### WORK REQUIRED
Where a line below holds the string "with", copy that line.

### SOURCE INFORMATION
_ _ _ _ _ _ _
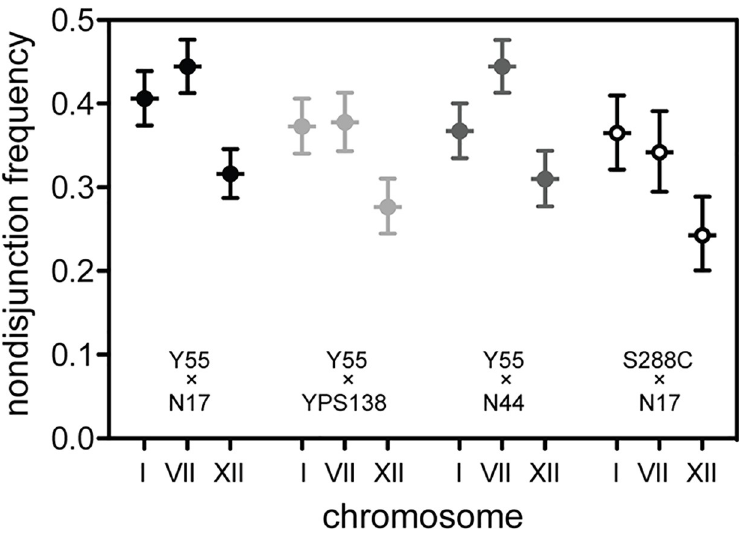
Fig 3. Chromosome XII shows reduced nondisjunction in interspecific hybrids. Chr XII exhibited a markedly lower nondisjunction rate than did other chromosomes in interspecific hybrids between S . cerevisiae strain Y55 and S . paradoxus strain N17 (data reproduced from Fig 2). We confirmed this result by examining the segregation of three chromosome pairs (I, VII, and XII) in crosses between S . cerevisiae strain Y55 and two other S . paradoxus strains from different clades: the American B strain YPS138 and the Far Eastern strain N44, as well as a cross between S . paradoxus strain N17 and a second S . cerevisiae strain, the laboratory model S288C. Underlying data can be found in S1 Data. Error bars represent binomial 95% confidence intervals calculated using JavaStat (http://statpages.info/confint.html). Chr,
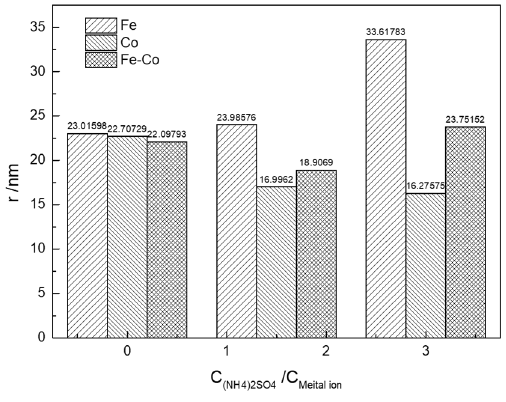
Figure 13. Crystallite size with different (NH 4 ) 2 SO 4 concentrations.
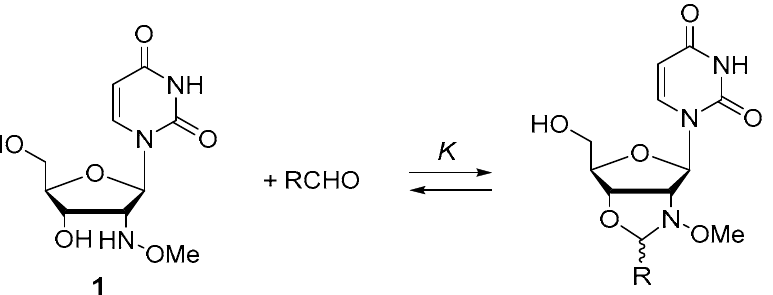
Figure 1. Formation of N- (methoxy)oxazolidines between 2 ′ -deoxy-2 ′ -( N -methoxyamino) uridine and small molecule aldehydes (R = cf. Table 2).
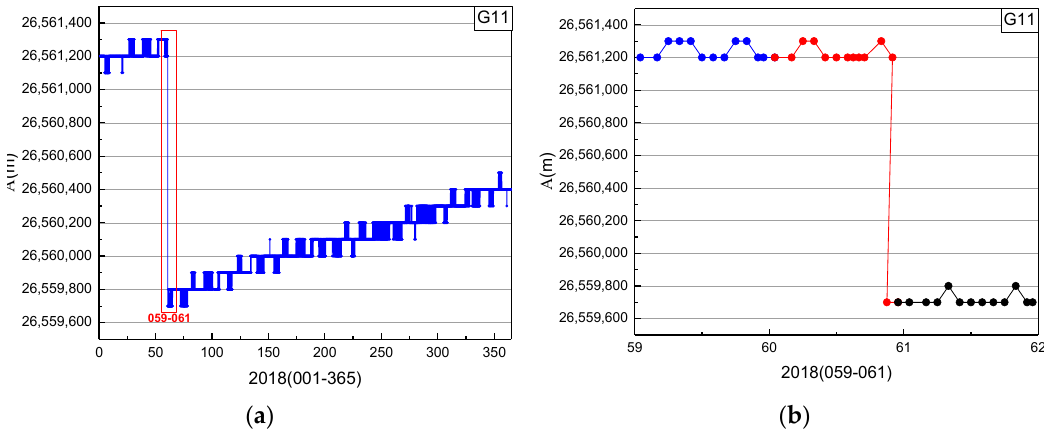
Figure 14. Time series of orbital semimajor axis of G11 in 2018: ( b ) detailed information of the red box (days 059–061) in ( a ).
_ _ _ _ _ _ _
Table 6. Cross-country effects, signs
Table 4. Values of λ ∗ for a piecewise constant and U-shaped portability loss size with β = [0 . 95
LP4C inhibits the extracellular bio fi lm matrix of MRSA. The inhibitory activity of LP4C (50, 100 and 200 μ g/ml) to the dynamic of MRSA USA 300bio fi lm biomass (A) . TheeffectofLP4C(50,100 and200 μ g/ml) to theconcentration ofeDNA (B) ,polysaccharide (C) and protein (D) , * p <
_ _ _ _ _ _ _
### SOLUTION FOR THIS PROBLEM
Figure 13. Crystallite size with different (NH 4 ) 2 SO 4 concentrations.
Table 4. Values of λ ∗ for a piecewise constant and U-shaped portability loss size with β = [0 . 95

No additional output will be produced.